▶ PROBLEM A
According to the article on synthetic racing surfaces in Maryland, how many fatalities per 1,000 racing starts did synthetic surfaces have in 2022?
▶ PROBLEM B
Carry on the article about Maryland racing's possible move to synthetic surfaces, picking up right after its final sentence.

▶ EXTRACT PROVIDED

In Maryland, pondering a “synthetic” future

Is a synthetic surface in Maryland racing’s future?

The answer to that – as to virtually every question about the industry’s future in the Free State – remains unknown. But it’s clear the Maryland Thoroughbred Racetrack Operating Authority will give the surfaces – once derided as “plastic” by horsemen and now believed by many to be critical to the industry’s future – a long look.

At its October 20 meeting, the Authority, a body created by the state’s General Assembly to envision the future for Maryland racing, heard from Lisa Lazarus, chief executive officer of the federally-created Horseracing Integrity and Safety Authority, and NYRA executive vice president of operations and capital projects Glen Kozak. Central to the discussion: synthetic surfaces.

“We’re tasked in part with looking at a new facility, a new training center,” Authority chairman Greg Cross said to Lazarus. “You’re studying track surfaces… Are you pointing to a conclusion of some sort?”

Lazarus demurred.

“We’re collecting a lot of data. We don’t have a conclusion yet,” she said. “But we certainly have, I think, hypotheses to start with.”

Synthetic surfaces have had consistently lower equine fatality rates under racing conditions, according to Equine Injury Database data. During 2022, there were 0.41 fatalities per 1,000 racing starts on synthetic surfaces. That compared favorably with the rate for dirt (1.44) and even that for turf (0.91).

▶ DATA SHOWN
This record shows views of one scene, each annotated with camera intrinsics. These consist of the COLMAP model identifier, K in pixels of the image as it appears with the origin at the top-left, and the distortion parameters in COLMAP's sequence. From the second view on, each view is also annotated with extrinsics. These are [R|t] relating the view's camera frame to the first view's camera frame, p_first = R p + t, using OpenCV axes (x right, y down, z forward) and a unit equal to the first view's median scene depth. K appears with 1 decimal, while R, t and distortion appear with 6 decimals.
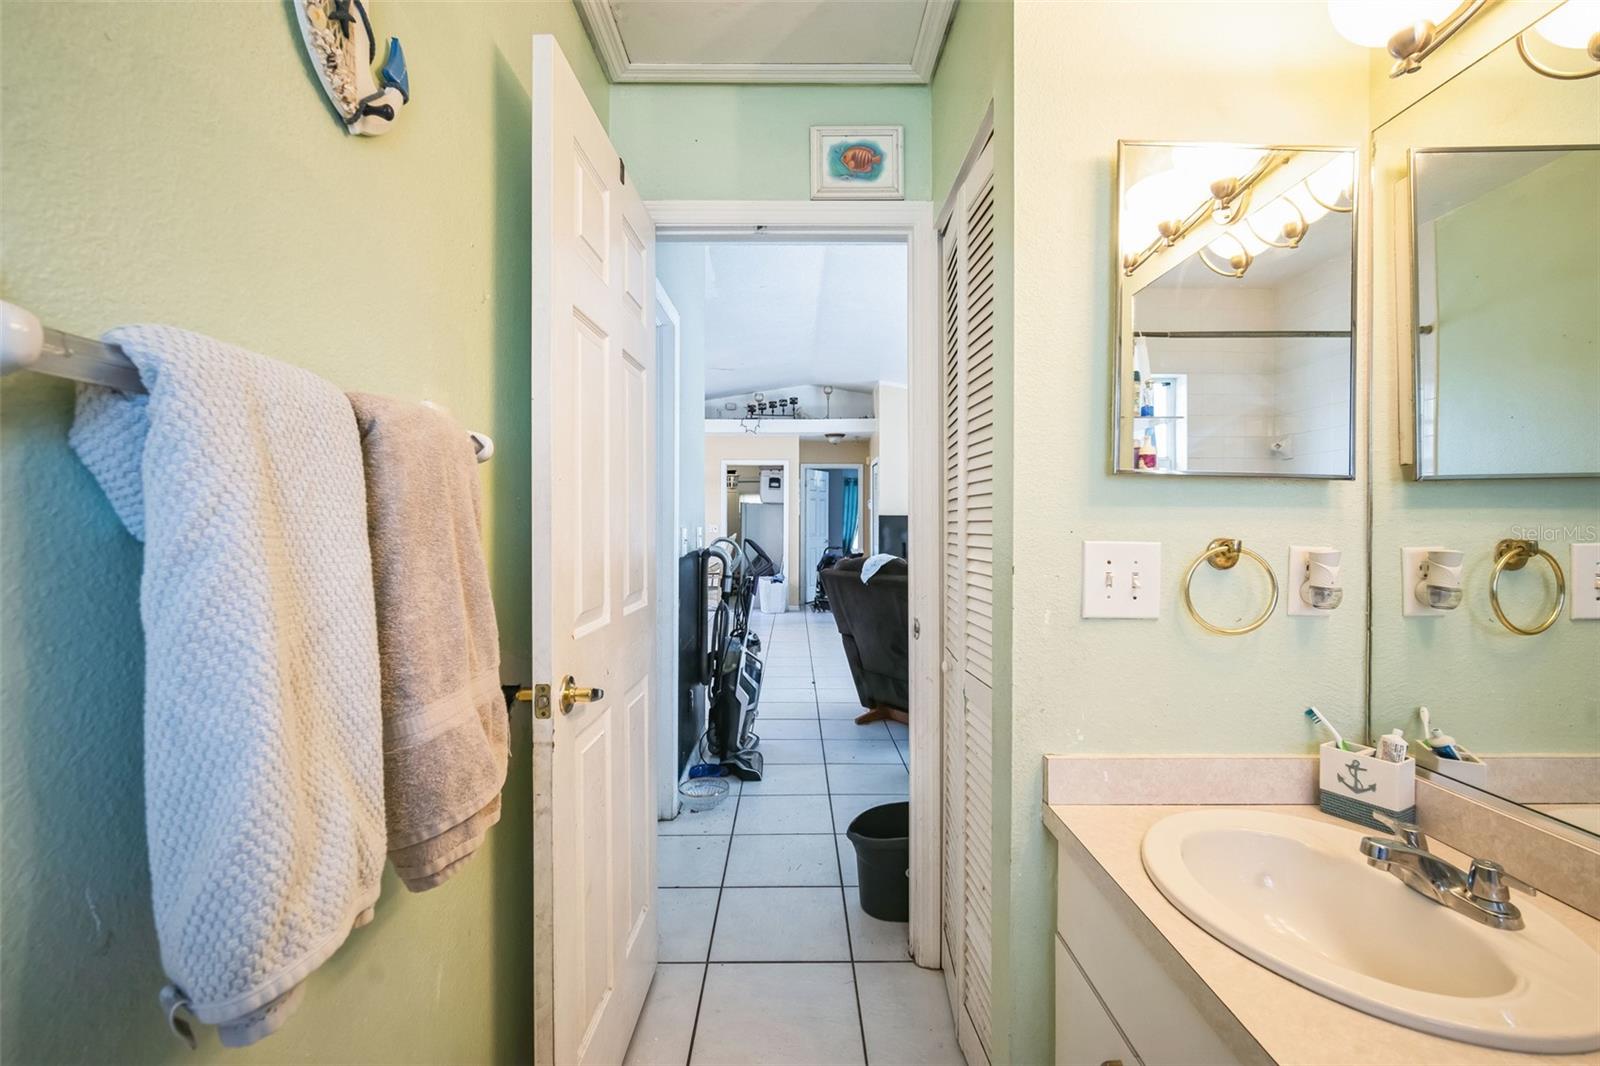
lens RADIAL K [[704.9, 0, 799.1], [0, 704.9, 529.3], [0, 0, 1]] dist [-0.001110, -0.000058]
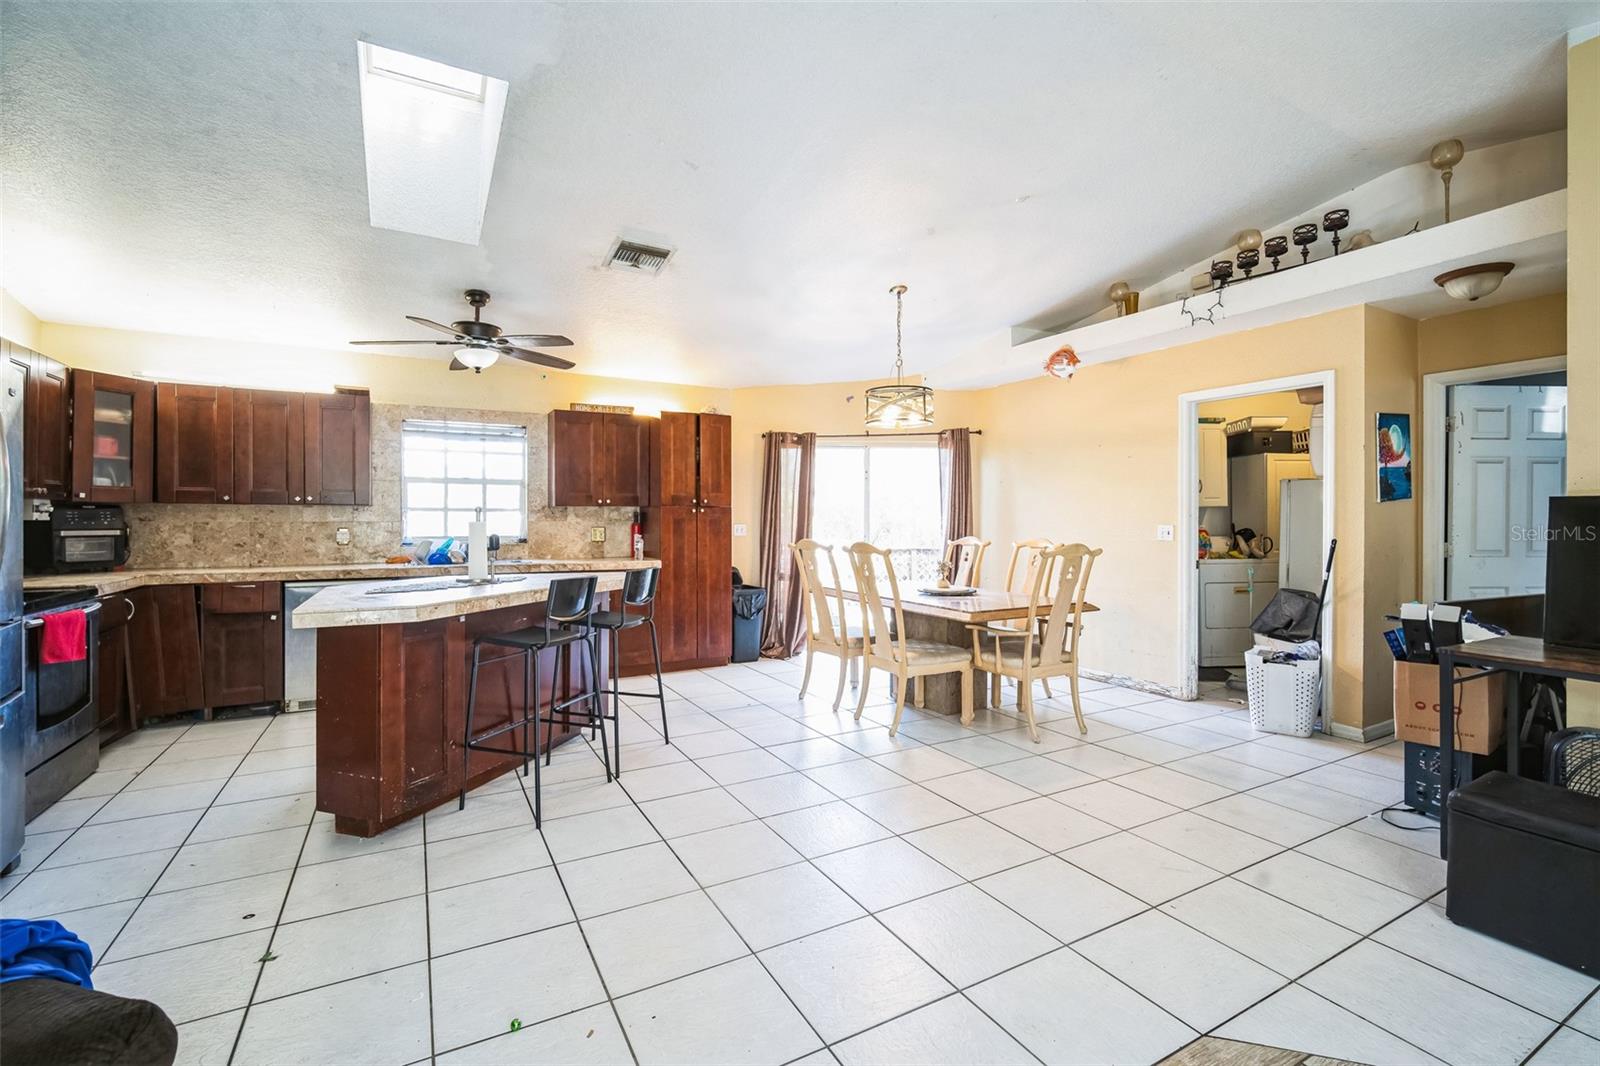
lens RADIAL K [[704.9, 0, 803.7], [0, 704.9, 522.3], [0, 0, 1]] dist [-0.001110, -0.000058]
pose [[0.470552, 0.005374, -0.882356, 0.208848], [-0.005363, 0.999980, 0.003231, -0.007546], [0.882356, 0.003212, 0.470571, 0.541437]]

* * *

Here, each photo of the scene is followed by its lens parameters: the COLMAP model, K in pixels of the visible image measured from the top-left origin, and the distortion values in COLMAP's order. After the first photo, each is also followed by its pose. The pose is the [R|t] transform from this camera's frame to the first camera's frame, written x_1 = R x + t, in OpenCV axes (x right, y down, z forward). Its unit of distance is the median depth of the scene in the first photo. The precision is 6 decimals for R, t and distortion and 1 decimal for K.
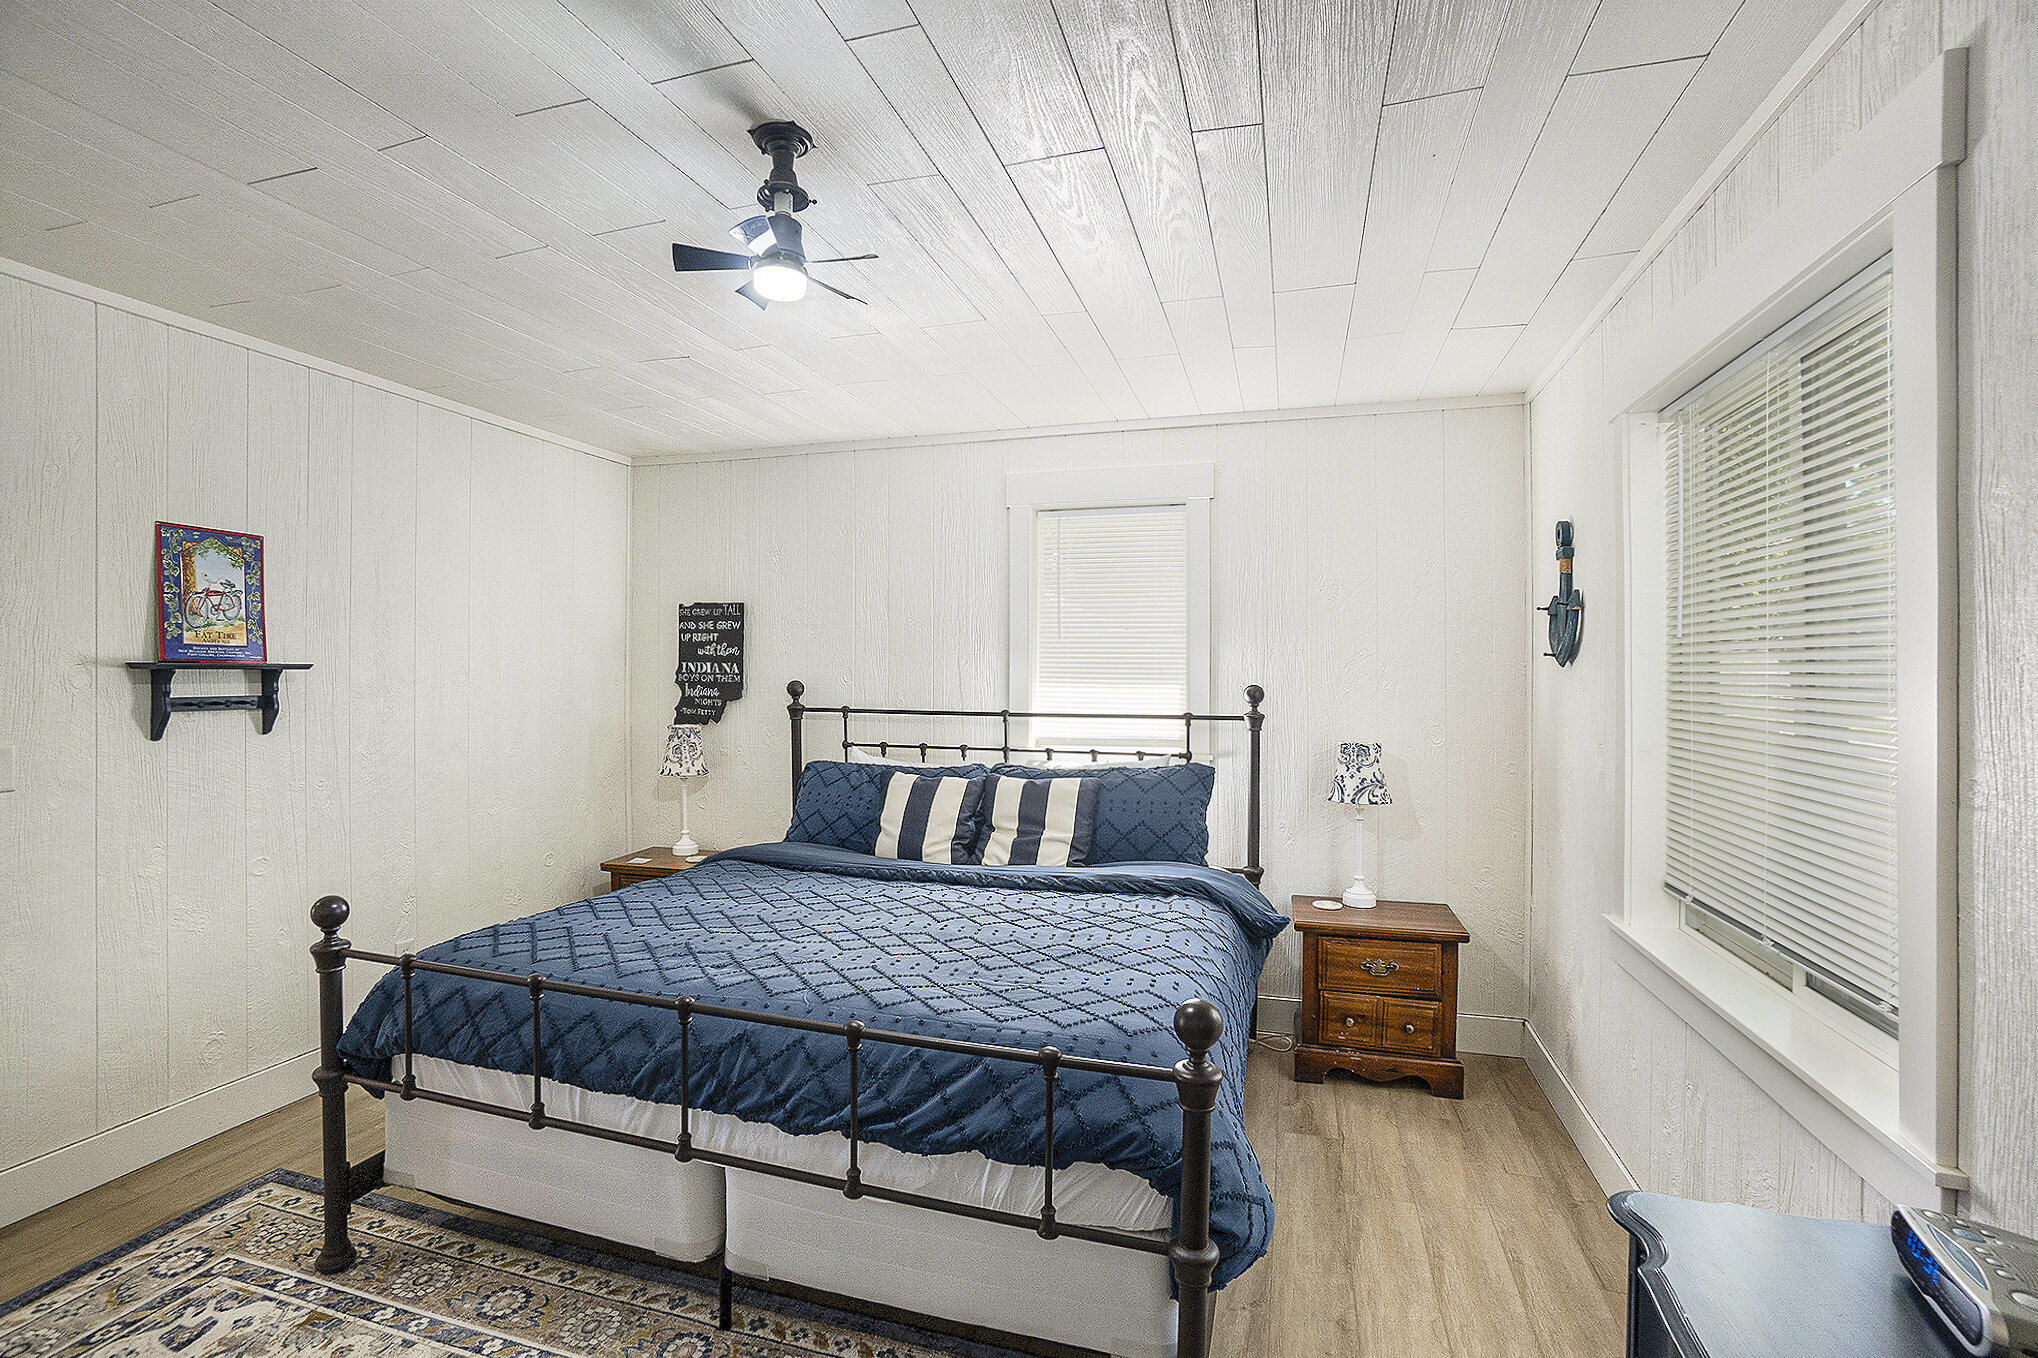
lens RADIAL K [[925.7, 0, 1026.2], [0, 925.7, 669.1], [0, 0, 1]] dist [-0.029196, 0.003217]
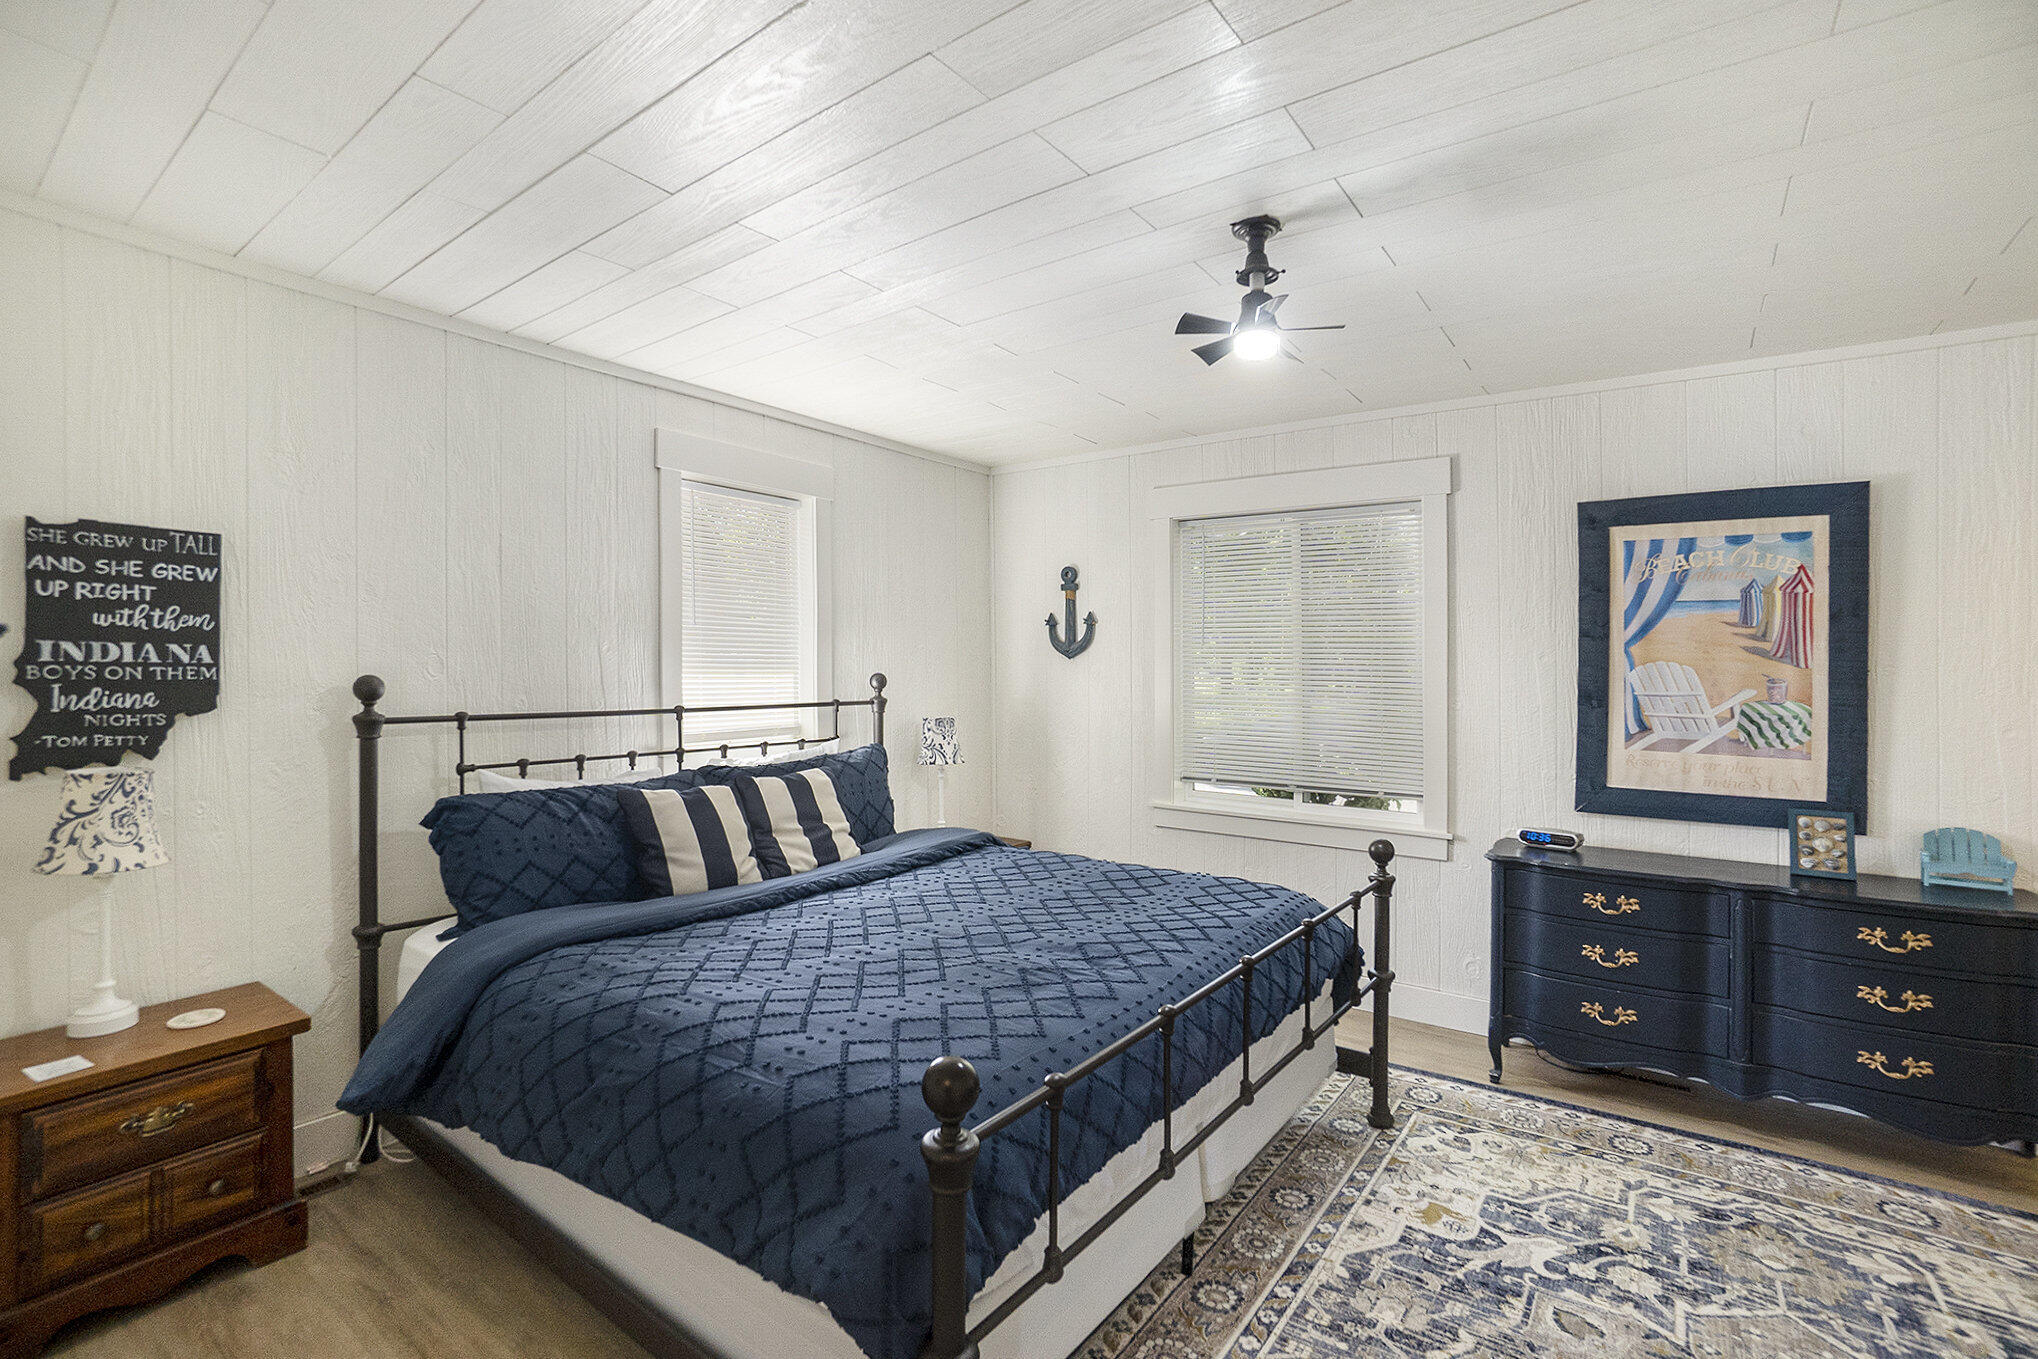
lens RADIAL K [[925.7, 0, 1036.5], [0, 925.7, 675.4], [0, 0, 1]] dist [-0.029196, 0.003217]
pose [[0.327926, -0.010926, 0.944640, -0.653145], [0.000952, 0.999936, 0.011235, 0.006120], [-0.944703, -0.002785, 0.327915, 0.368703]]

▶ EXERCISE RESULT A
0.41

▶ EXERCISE RESULT B
But an industry experiment with synthetics blew up several years ago, with Southern California tracks and Kentucky’s Keeneland all peeling off their synthetics and reverting to conventional dirt surfaces. A handful of North American tracks, Woodbine perhaps most prominent among them, retain synthetic as their “main track,” while other tracks, such as Gulfstream Park, have synthetic surfaces alongside conventional dirt and turf tracks.

NYRA’s Belmont Park is soon to join that latter group, Kozak said. Belmont, in the midst of a massive project that will see its enormous grandstand demolished and replaced with a building about a quarter the size, is also renovating its racing strips. When all is said and done, it will still have its famed, mile-and-a-half dirt course, along with two turf courses inside of it and a one-mile synthetic course inside of them.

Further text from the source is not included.